- **Work to complete**
Using the records that follow, copy every line containing the word "Educação".

(Stored records)
- - -
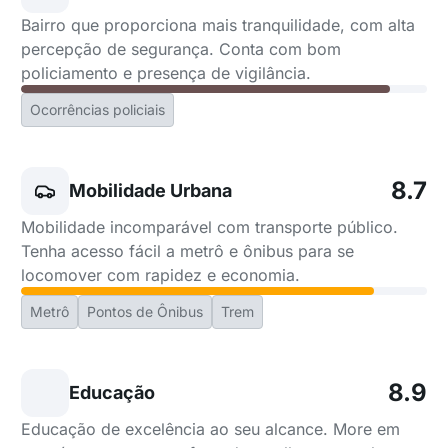
Bairro que proporciona mais tranquilidade, com alta
percepção de segurança. Conta com bom
policiamento e presença de vigilância.
Ocorrências policiais
8.7
Mobilidade Urbana
Mobilidade incomparável com transporte público.
Tenha acesso fácil a metrô e ônibus para se
locomover com rapidez e economia.
Metrô
Pontos de Ônibus
Trem
8.9
Educação
Educação de excelência ao seu alcance. More em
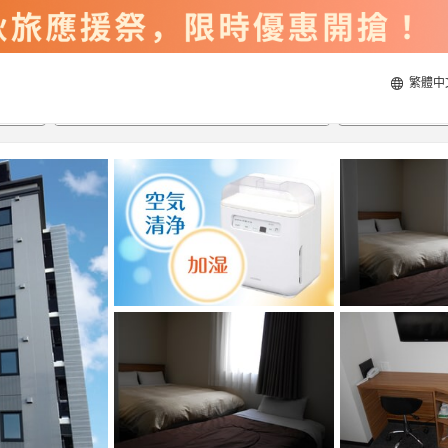
繁體中
2026/8/22
2026/8/23
每間
2
人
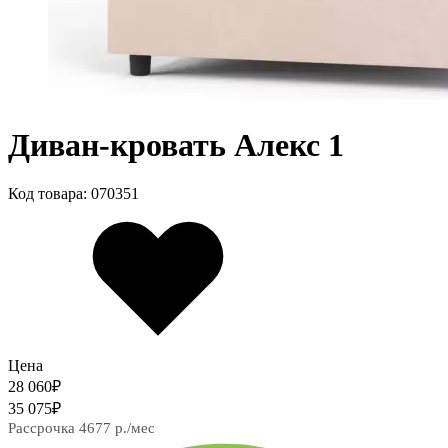
Диван-кровать Алекс 1
Код товара: 070351
Цена
28 060
₽
35 075
₽
Рассрочка 4677 р./мес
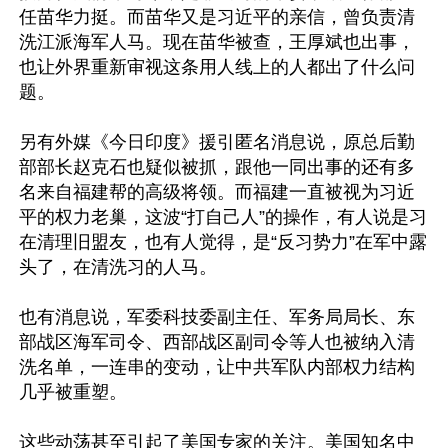
任苗华力挺。而苗华又是习近平的亲信，曾负责清
洗江派海军人马。现在苗华被查，王厚斌也出事，
也让外界重新审视这条用人线上的人都出了什么问
题​。

另有外媒《今日印度》援引匿名消息说，原总后勤
部部长赵克石也疑似被抓，跟他一同出事的还有多
名来自福建帮的高级将领。而福建一直被视为习近
平的权力老巢，这波“打自己人”的操作，有人说是习
在清理旧盟友，也有人觉得，是“反习势力”在军中露
头了，在清洗习的人马。

也有消息说，军委科技委副主任、军务局局长、东
部战区海军司令、西部战区副司令等人也被纳入清
洗名单，一连串的变动，让中共军队内部权力结构
几乎被重塑​。

这些动荡甚至引起了美国专家的关注。美国知名中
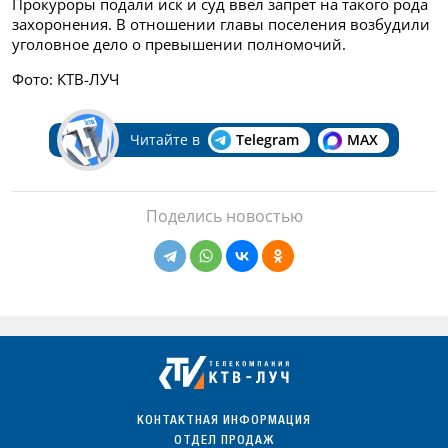
Прокуроры подали иск и суд ввел запрет на такого рода
захоронения. В отношении главы поселения возбудили
уголовное дело о превышении полномочий.
Фото: КТВ-ЛУЧ
Читайте в
Telegram
MAX
Поделись новостью
КОНТАКТНАЯ ИНФОРМАЦИЯ
ОТДЕЛ ПРОДАЖ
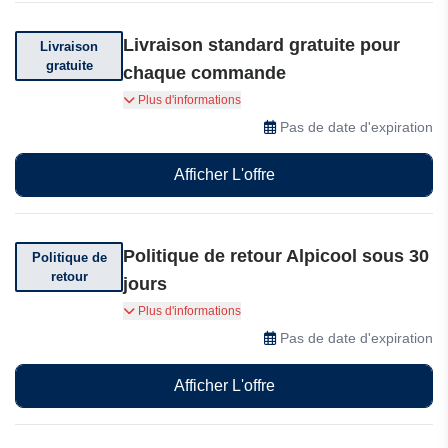
Livraison standard gratuite pour
Livraison
gratuite
chaque commande
Livraison standard gratuite pour chaque
Plus d'informations
commande : aucun minimum d'achat, aucun
Pas de date d'expiration
frais caché. Achetez dès maintenant et
préparez-vous pour une année pleine
Afficher L'offre
d'aventures.
Politique de retour Alpicool sous 30
Politique de
retour
jours
Vous pouvez retourner votre commande dans
Plus d'informations
les 30 jours suivant la date d'achat auprès
Pas de date d'expiration
d'Alpicool.
Afficher L'offre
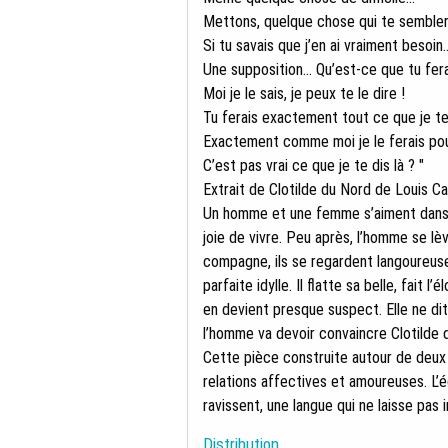
Mettons, quelque chose qui te semblerai
Si tu savais que j’en ai vraiment besoin..
Une supposition... Qu’est-ce que tu fera
Moi je le sais, je peux te le dire !
Tu ferais exactement tout ce que je t
Exactement comme moi je le ferais pour
C’est pas vrai ce que je te dis là ? "
Extrait de Clotilde du Nord de Louis Ca
Un homme et une femme s’aiment dans une 
joie de vivre. Peu après, l’homme se lèv
compagne, ils se regardent langoureu
parfaite idylle. Il flatte sa belle, fait l
en devient presque suspect. Elle ne di
l’homme va devoir convaincre Clotilde de
Cette pièce construite autour de deux 
relations affectives et amoureuses. L’
ravissent, une langue qui ne laisse pas i
Distribution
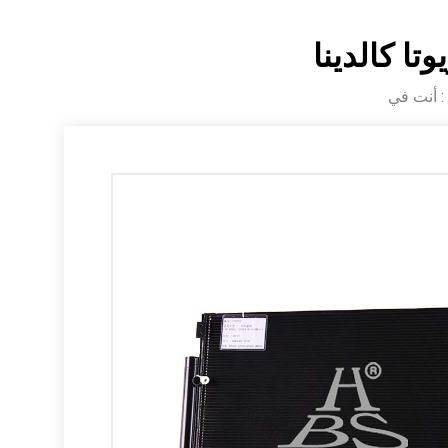
أنت في :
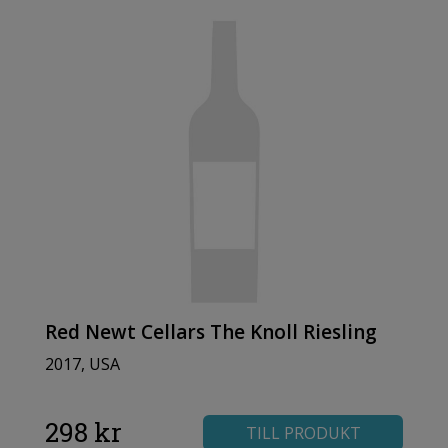
Red Newt Cellars The Knoll Riesling
2017, USA
298 kr
TILL PRODUKT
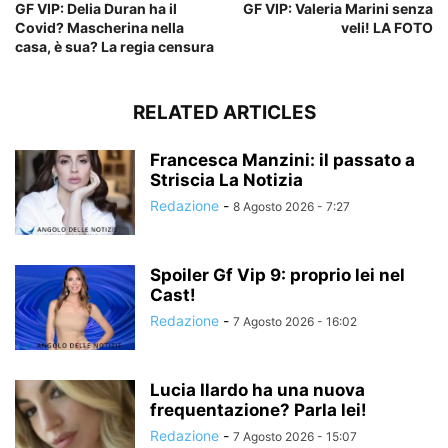
GF VIP: Delia Duran ha il
GF VIP: Valeria Marini senza
Covid? Mascherina nella
veli! LA FOTO
casa, è sua? La regia censura
RELATED ARTICLES
Francesca Manzini: il passato a
Striscia La Notizia
Redazione
-
8 Agosto 2026 - 7:27
Spoiler Gf Vip 9: proprio lei nel
Cast!
Redazione
-
7 Agosto 2026 - 16:02
Lucia Ilardo ha una nuova
frequentazione? Parla lei!
Redazione
-
7 Agosto 2026 - 15:07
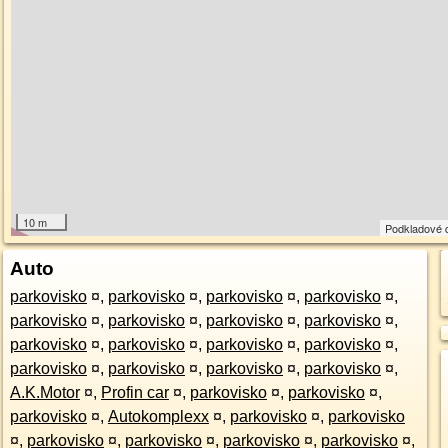
10 m
Podkladové 
Auto
parkovisko
¤
,
parkovisko
¤
,
parkovisko
¤
,
parkovisko
¤
,
parkovisko
¤
,
parkovisko
¤
,
parkovisko
¤
,
parkovisko
¤
,
parkovisko
¤
,
parkovisko
¤
,
parkovisko
¤
,
parkovisko
¤
,
parkovisko
¤
,
parkovisko
¤
,
parkovisko
¤
,
parkovisko
¤
,
A.K.Motor
¤
,
Profin car
¤
,
parkovisko
¤
,
parkovisko
¤
,
parkovisko
¤
,
Autokomplexx
¤
,
parkovisko
¤
,
parkovisko
¤
,
parkovisko
¤
,
parkovisko
¤
,
parkovisko
¤
,
parkovisko
¤
,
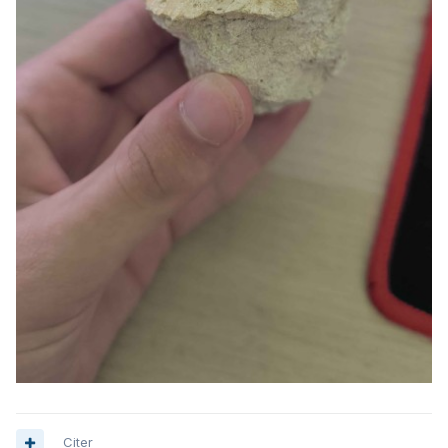
Citer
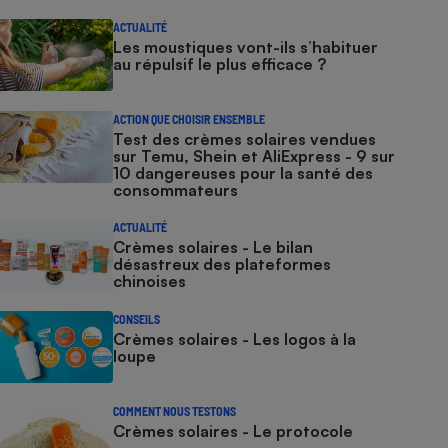
ACTUALITÉ
Les moustiques vont-ils s’habituer
au répulsif le plus efficace ?
ACTION QUE CHOISIR ENSEMBLE
Test des crèmes solaires vendues
sur Temu, Shein et AliExpress - 9 sur
10 dangereuses pour la santé des
consommateurs
ACTUALITÉ
Crèmes solaires - Le bilan
désastreux des plateformes
chinoises
CONSEILS
Crèmes solaires - Les logos à la
loupe
COMMENT NOUS TESTONS
Crèmes solaires - Le protocole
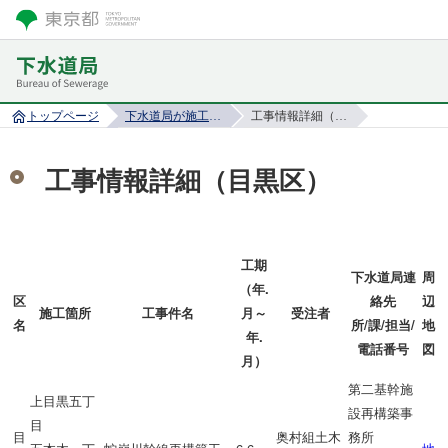
トップページ
下水道局が施工する工事情報
工事情報詳細（目黒区）
工事情報詳細（目黒区）
工期
下水道局連
周
（年.
区
絡先
辺
施工箇所
工事件名
月～
受注者
名
所/課/担当/
地
年.
電話番号
図
月）
第二基幹施
上目黒五丁
設再構築事
目
目
奥村組土木
務所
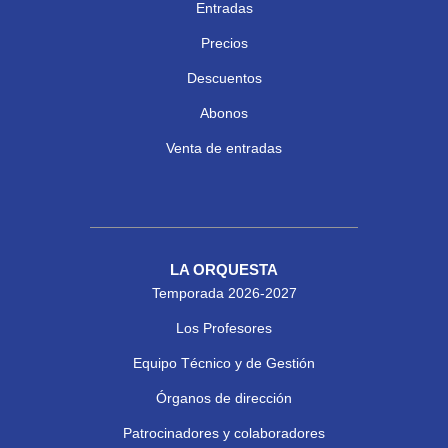
Entradas
Precios
Descuentos
Abonos
Venta de entradas
LA ORQUESTA
Temporada 2026-2027
Los Profesores
Equipo Técnico y de Gestión
Órganos de dirección
Patrocinadores y colaboradores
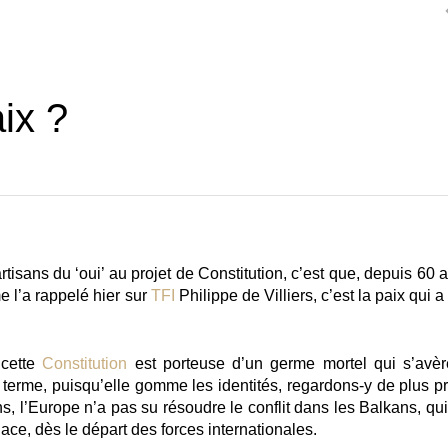
ix ?
tisans du ‘oui’ au projet de Constitution, c’est que, depuis 60 
e l’a rappelé hier sur
TFI
Philippe de Villiers, c’est la paix qui a 
cette
Constitution
est porteuse d’un germe mortel qui s’avèr
terme, puisqu’elle gomme les identités, regardons-y de plus pr
ns, l’Europe n’a pas su résoudre le conflit dans les Balkans, qu
lace, dès le départ des forces internationales.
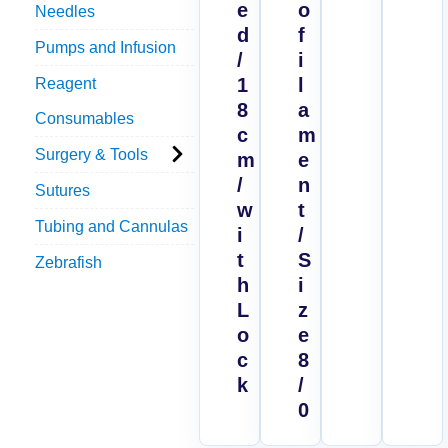
e
o
Needles
d
f
Pumps and Infusion
/
i
1
l
Reagent
8
a
Consumables
c
m
Surgery & Tools
m
e
/
n
Sutures
w
t
Tubing and Cannulas
i
/
t
S
Zebrafish
h
i
L
z
o
e
c
8
k
/
0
- - -
- **Exercise solution**
Educação
Educação de excelência ao seu alcance. More em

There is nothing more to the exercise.